Let me make a note of that

Ever since I got my first iOS device, a 2nd generation iPod Touch, I’ve been on a quest to work out the best way to take notes. I’ve tried a shed load of different apps, Simplenote, Evernote, Notesy, the built in notes app, NVAlt… in fact if you can name it I’ve probably tried it. I’ve always read with interest articles on note taking setups, how people use them, how their go to app on their iPhone works so well for them, and I’ve always struggled to figure out how or why that is.

You see I’ve tried so many times to get into the habit of using an app, or a suite of apps, to make my notes in. But for whatever reason I’ve never been able to stick with one. I’ll go through a spell of forcing myself to use them, to form a habit so that my first thought is to use my phone or the Mac app, but they never stick. I can never get to the point where I can declare, so and so is my goto note writing app.

Except, now that I think about it, I can.

My goto for notes sits right beside me on my desk. In fact for the whole of my working life it’s sat right next to me on my desk, or in my back pocket. What’s it called?

Well it’s called paper, or a notebook, and I make my notes on it with a pen. Try as I might I can not break the habit of using a physical notebook to make my notes.

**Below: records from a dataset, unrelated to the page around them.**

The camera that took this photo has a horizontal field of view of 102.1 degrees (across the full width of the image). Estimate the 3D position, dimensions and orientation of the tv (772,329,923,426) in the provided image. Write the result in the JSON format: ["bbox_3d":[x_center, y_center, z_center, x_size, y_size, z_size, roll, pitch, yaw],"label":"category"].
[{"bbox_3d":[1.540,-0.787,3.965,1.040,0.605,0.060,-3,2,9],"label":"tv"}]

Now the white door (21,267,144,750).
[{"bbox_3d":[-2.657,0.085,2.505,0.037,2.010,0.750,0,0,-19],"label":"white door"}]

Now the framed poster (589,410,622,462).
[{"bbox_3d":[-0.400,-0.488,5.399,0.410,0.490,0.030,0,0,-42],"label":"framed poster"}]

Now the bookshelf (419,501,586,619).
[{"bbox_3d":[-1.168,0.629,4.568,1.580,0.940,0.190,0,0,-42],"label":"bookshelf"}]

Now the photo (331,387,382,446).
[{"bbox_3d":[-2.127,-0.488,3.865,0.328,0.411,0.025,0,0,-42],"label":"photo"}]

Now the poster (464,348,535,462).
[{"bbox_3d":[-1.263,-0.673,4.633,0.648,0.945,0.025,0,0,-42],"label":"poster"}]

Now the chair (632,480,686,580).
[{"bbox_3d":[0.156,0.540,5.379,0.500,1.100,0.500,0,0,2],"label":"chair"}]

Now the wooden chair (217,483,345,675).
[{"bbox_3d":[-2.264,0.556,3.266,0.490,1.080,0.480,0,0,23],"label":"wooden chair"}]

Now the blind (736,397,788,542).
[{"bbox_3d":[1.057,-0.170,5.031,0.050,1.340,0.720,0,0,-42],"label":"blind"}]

The habit stretches back to my school days. I always had a notebook, or the back of my exercise books, which I would doodle and scribble in. Then when I was 16 I started a Saturday job in a family run hardware store which further ingrained the habit. I always needed a piece of paper and a pen in my pocket, to make a note of measurements, stock numbers, phone numbers, delivery addresses, you name it and it was on my note paper.

Then when I started uni the habit continued, my sketch book was always with me. I’d use it to make note of ideas for projects, to record comments from crit sessions with my tutors and when I got the odd freelance job, to make notes from client meetings. The way I use my notebooks has barely changed since then. When I meet a client I take my notebook and my iPad, but it never feels natural to pull out my iPad to make notes (I use it to show work). It does however feel natural to pull out a pen and jot down some comments.

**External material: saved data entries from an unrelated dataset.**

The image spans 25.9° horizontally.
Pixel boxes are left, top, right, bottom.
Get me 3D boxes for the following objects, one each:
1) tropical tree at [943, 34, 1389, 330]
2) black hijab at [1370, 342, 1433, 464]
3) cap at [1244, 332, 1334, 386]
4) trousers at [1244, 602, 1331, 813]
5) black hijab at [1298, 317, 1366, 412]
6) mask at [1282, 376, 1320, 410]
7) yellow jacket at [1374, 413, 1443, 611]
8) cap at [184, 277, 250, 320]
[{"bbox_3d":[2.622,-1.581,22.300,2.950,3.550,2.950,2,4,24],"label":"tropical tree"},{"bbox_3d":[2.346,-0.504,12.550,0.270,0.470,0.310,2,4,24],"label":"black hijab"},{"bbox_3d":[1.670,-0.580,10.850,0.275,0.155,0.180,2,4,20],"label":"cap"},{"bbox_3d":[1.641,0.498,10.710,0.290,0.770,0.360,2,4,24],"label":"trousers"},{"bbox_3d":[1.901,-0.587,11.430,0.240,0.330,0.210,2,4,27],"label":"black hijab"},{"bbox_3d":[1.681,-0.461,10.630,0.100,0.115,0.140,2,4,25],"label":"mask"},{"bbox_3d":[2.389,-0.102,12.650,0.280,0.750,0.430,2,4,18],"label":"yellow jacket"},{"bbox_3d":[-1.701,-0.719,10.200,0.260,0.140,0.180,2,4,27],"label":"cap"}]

There’s something about the convenience of a notebook and pen that an app and my iPhone just can’t break. The technology, which on the surface presents a far more superior experience doens’t seem to be able to break the hold a nice notebook and pen has over me. With my iPhone I can make a note, I can tag it, it’s automatically dated and I can search to easily find what I need. It should be the best way of making notes. Except it isn’t.

Tapping out a note on my iPhone, just doesn’t give me the mental connection that I need when making a note of something. It may be less efficient, in the sense that it might take me a little longer to find a note because I can’t search for it, but I do (generally) remember where on the page I wrote it and over time I’ve developed little quirks to help make things stand out. Tasks get a little box to the left of them, if I think it’s important when I write it, it’ll either get a star or often a box drawn around it. Information gets segregated on the page by lines, but more often than not, the simple act of writing it down is enough to commit it to my memory. It’s something which, in this digital world we now live, I fear we will lose. Processing something in an analogue manner can have a far more lasting effect than doing something digitally.

There’s also something rather nostalgic about using a notebook and pen. I have every single notebook from my professional life as a designer on a shelf. I can pick them up and look back to a certain moment in time and have an instant connection. I can remember where I was, who I was with and what was going on in my life at the time. Some of them are all neat and look like they’ve barely been used from the outside. Most of them are nicely worn, weathered with age they bulge in the middle. But I think most importantly, they present a physical instance of the work I’ve done in my life. The vast majority of it is created on my Mac, sure some of it’s printed, but the ideas and beginnings of it all are in my notebooks. You don’t get that with a list of files on a computer screen, you don’t get little sketches or doodles that seemed like nothing at the time but which turned into a substantial piece of branding. The throw away moments that are so commonly created in a notebook don’t even get considered in a notes app. Those are the very moments I can’t give up, the very moments I won’t give up. They’re the very moments that bring the best out of me and my pen and notebook are the most powerful tools I own.